■ **Data extract**
#####
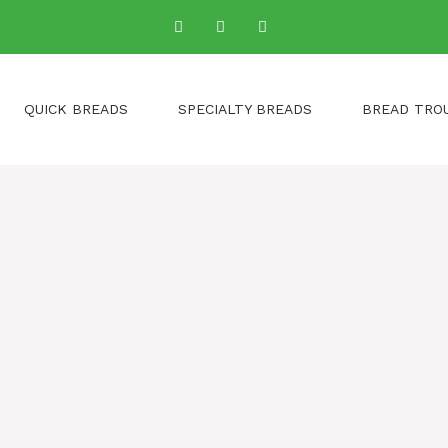
QUICK BREADS
SPECIALTY BREADS
BREAD TRO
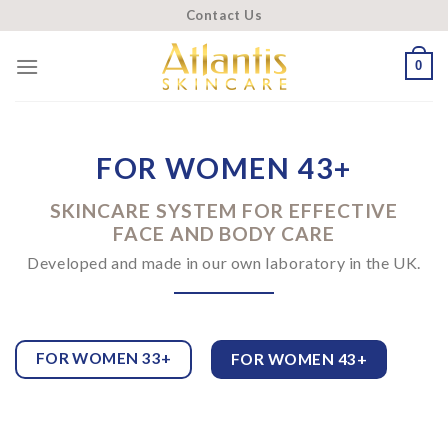
Skip
Contact Us
to
content
0
FOR WOMEN 43+
SKINCARE SYSTEM FOR EFFECTIVE
FACE AND BODY CARE
Developed and made in our own laboratory in the UK.
FOR WOMEN 33+
FOR WOMEN 43+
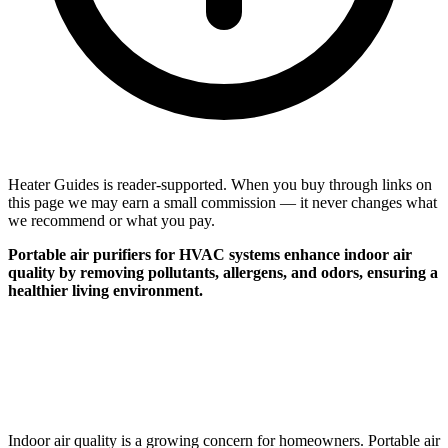
Heater Guides is reader-supported. When you buy through links on
this page we may earn a small commission — it never changes what
we recommend or what you pay.
Portable air purifiers for HVAC systems enhance indoor air
quality by removing pollutants, allergens, and odors, ensuring a
healthier living environment.
Indoor air quality is a growing concern for homeowners. Portable air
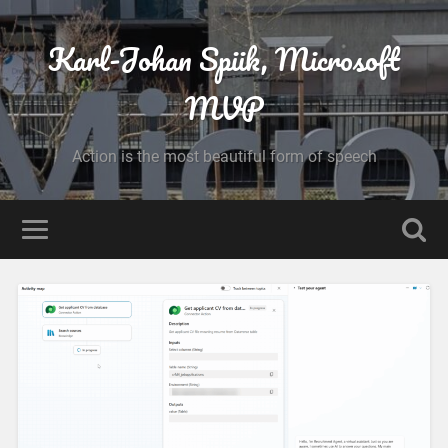
Karl-Johan Spiik, Microsoft
MVP
Action is the most beautiful form of speech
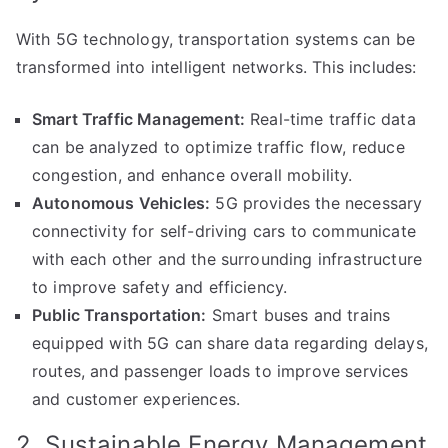
With 5G technology, transportation systems can be
transformed into intelligent networks. This includes:
Smart Traffic Management:
Real-time traffic data
can be analyzed to optimize traffic flow, reduce
congestion, and enhance overall mobility.
Autonomous Vehicles:
5G provides the necessary
connectivity for self-driving cars to communicate
with each other and the surrounding infrastructure
to improve safety and efficiency.
Public Transportation:
Smart buses and trains
equipped with 5G can share data regarding delays,
routes, and passenger loads to improve services
and customer experiences.
2. Sustainable Energy Management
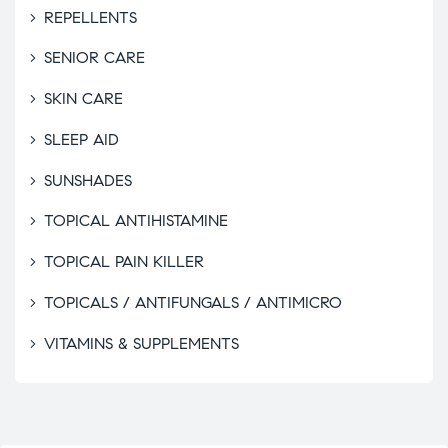
REPELLENTS
SENIOR CARE
SKIN CARE
SLEEP AID
SUNSHADES
TOPICAL ANTIHISTAMINE
TOPICAL PAIN KILLER
TOPICALS / ANTIFUNGALS / ANTIMICRO
VITAMINS & SUPPLEMENTS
#####
■ **What is needed**
Retype the text of all the records line for line, leaving out the bracketed picture lines.

■ **Response for this exercise**
QUICK BREADS
SPECIALTY BREADS
BREAD TRO
Skip
Contact Us
to
content
0
FOR WOMEN 43+
SKINCARE SYSTEM FOR EFFECTIVE
FACE AND BODY CARE
Developed and made in our own laboratory in the UK.
FOR WOMEN 33+
FOR WOMEN 43+
Heater Guides is reader-supported. When you buy through links on
this page we may earn a small commission — it never changes what
we recommend or what you pay.
Portable air purifiers for HVAC systems enhance indoor air
quality by removing pollutants, allergens, and odors, ensuring a
healthier living environment.
Indoor air quality is a growing concern for homeowners. Portable air
Karl-Johan Spiik, Microsoft
MVP
Action is the most beautiful form of speech
With 5G technology, transportation systems can be
transformed into intelligent networks. This includes:
Smart Traffic Management:
Real-time traffic data
can be analyzed to optimize traffic flow, reduce
congestion, and enhance overall mobility.
Autonomous Vehicles:
5G provides the necessary
connectivity for self-driving cars to communicate
with each other and the surrounding infrastructure
to improve safety and efficiency.
Public Transportation:
Smart buses and trains
equipped with 5G can share data regarding delays,
routes, and passenger loads to improve services
and customer experiences.
2. Sustainable Energy Management
REPELLENTS
SENIOR CARE
SKIN CARE
SLEEP AID
SUNSHADES
TOPICAL ANTIHISTAMINE
TOPICAL PAIN KILLER
TOPICALS / ANTIFUNGALS / ANTIMICRO
VITAMINS & SUPPLEMENTS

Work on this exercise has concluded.